Essa pergunta remete ao surgimento dessa área atrelada às Ciências Sociais. Diante de um colonialismo crescente nas vastas áreas da América Latina, África e Ásia – capitaneado pelas nações europeias – ocorreram “choques” em relação aos modos de agir e pensar entre dominadores e dominados, ou seja, “diferenças culturais” bastante acentuadas. Não cabe aqui destacar massacres populacionais, conflitos graves, e intervenções políticas drásticas que aconteceram por séculos nesses locais, mas resumir basicamente um destacamento na consolidação destes governos de agentes metropolitanos que passaram a observar o cotidiano dessas populações conquistadas. Suas atividades de subsistência, sua arte, sua língua, seus modos de se relacionar, suas festas, suas observações da natureza, do tempo, suas conexões diversas. Esses observadores foram se especializando e formulando documentos sobre a vida dessas comunidades que até então estavam à margem do progresso tecnológico, das descobertas científicas e dos valores do capitalismo. Em fins do século XIX, muitos passaram a relatar o aprendizado obtido sobre essas “populações tradicionais” nas universidades em atividades de cátedra. Com isso, esses professores e pesquisadores se especializaram no conhecimento desses povos, passando a publicar livros e passarem meses e até anos no convívio diário em algum lugar remoto para apreender modos de vida que não eram mais praticados nas grandes cidades dos países mais desenvolvidos do planeta. Foi a gênese da antropologia e do oficio do antropólogo.

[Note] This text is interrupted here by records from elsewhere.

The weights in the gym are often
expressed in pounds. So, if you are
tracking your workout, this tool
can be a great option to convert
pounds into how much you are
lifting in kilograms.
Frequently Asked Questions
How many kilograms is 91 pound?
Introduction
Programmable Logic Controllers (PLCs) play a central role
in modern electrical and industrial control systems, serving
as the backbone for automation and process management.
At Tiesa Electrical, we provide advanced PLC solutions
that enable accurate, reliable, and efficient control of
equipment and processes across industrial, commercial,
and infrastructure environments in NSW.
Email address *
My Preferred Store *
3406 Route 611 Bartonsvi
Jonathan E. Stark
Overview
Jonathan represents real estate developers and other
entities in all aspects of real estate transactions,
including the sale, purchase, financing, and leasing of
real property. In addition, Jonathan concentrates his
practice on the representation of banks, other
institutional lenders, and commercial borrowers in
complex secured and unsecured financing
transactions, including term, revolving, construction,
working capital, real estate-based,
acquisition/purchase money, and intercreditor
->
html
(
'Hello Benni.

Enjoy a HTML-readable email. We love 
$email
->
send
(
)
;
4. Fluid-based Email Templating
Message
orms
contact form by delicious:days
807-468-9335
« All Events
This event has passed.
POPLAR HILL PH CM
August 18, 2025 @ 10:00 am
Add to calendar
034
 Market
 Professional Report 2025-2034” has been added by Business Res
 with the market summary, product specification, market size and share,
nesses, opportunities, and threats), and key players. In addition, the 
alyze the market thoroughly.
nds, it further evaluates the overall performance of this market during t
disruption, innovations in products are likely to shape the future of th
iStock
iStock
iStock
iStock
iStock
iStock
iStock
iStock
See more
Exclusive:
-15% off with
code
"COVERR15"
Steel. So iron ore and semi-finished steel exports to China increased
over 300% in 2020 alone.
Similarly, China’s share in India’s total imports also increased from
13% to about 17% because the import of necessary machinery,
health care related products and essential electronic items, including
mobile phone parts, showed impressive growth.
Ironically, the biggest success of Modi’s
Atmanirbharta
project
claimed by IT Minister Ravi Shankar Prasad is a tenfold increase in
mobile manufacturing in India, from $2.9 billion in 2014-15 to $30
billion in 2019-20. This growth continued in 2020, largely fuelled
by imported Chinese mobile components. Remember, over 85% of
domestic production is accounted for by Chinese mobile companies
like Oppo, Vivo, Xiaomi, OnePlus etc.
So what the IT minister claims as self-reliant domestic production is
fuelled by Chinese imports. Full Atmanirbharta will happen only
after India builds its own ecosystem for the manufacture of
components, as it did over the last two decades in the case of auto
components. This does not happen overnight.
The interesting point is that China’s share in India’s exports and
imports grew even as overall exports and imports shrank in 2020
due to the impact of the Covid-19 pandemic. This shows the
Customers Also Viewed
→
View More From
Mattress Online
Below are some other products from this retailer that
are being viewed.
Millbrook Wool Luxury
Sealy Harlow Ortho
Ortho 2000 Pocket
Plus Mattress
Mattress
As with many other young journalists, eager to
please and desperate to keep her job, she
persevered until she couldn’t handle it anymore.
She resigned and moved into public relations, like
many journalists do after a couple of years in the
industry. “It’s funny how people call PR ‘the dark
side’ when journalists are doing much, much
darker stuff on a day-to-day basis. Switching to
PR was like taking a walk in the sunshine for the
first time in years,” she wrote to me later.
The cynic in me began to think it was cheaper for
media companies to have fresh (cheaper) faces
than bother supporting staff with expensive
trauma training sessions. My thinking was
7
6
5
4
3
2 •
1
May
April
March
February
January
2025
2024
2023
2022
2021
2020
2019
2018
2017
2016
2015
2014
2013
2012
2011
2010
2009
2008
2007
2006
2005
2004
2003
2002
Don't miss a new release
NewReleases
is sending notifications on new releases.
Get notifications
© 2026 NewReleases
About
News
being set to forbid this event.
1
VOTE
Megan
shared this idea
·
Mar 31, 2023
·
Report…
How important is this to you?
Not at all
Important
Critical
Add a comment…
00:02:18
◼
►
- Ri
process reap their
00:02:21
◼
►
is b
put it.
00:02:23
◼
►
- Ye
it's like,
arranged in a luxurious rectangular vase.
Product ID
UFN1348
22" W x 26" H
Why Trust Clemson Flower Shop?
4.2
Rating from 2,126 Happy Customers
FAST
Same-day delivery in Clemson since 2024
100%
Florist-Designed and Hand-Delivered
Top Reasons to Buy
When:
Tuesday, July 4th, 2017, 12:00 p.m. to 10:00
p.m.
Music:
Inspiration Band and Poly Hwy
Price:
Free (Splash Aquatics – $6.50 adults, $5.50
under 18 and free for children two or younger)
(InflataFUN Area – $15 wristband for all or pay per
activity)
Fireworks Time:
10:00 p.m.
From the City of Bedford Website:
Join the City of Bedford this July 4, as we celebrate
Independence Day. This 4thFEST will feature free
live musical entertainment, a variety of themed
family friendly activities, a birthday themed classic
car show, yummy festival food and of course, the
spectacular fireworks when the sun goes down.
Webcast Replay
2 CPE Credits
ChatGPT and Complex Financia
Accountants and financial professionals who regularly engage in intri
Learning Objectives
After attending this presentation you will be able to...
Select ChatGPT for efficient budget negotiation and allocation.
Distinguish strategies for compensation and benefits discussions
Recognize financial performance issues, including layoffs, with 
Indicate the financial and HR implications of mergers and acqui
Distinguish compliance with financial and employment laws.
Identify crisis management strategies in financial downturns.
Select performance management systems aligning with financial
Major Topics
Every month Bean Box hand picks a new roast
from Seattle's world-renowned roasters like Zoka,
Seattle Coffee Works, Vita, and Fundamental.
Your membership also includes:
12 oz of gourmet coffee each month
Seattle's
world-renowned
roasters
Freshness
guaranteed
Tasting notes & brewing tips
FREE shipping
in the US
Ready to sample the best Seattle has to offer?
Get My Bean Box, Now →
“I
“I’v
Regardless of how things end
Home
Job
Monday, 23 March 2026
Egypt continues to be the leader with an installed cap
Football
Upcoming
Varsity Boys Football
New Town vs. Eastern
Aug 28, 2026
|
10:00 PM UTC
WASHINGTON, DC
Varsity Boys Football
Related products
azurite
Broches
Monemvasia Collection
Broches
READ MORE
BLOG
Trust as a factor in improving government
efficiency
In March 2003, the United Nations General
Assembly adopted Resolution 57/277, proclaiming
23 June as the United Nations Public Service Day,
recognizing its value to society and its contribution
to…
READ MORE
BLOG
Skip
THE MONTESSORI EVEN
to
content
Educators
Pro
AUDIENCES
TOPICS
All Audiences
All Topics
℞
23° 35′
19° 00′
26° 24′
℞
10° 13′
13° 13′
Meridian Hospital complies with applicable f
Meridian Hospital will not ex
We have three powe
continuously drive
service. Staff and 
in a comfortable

Antes de estabilizada essa nova cadeira curricular nas universidades, geógrafos, historiadores, e até matemáticos e físicos exerciam a prática observadora para coletar dados e publica-los. Após a formação dos primeiros antropólogos, estes passaram a cumprir missões de Estado: eram contratados por chefes de governo para realizarem estudos sobre grupos sociais que passariam por alguma interferência estatal, e passaram a intermediar a adoção de novas medidas. Muitos textos clássicos da disciplina foram produzidos nesse contexto. Seja em algum ponto do Himalaia, das regiões subsaarianas, da Amazônia, ou no convívio com índios norte-americanos ou esquimós, lá estava o antropólogo cumprindo sua atividade que passou a ser conhecida como etnografia, nada mais que os registros adquiridos sobre as características de um determinado segmento social.
O tempo foi passando e o antropólogo também passou a focar nos espaços urbanos, e passou a fazer suas observações sobre grupamentos de jovens, moradores de condomínio, pichadores, usuários de drogas, segmentos religiosos e se atentar a todo tipo de novidade que passava a circular. Basicamente, o antropólogo é responsável em detalhar ritos e a se interessar pelas experiências das pessoas em suas relações com o sagrado, com as celebrações, com o amor, com a morte, e outras vertentes. Nos textos de um antropólogo podem estar catalogados uma ciranda infantil; os passos de uma dança de salão; as doutrinas de uma denominação cristã; o preparo de um doce; ou, no meu caso, o regozijo e as fantasias presentes nos festejos carnavalescos. Podem também refletir conflitos entre populações ribeirinhas e empreendedores de projetos industriais; a expansão de grandes latifúndios sobre áreas indígenas; os preconceitos vigentes sobre ritmos musicais “popularescos”; as dificuldades na colheita do babaçu; o declínio dos Ternos de Reis, e outras preocupações.
Os textos a serem publicados sobre o viés antropológico também vão abranger questões da pauta nacional, sempre lançando um olhar para as condições dos indivíduos naquele contexto apresentado, focando em dimensões acerca do que o assunto debatido reverbera nas pessoas. Apesar de mirar em várias direções e analisar o que está nas entranhas das conexões sociais e culturais, a antropologia ainda passa despercebida, sem ser muito notada ou visualizada.
Este texto acabou por ser deveras didático. Mas pelo menos se propôs uma pequena introdução ao universo da antropologia. Que se propague seus interesses e que todos possam vir a fazer também sua observação sobre a disciplina e sua importância.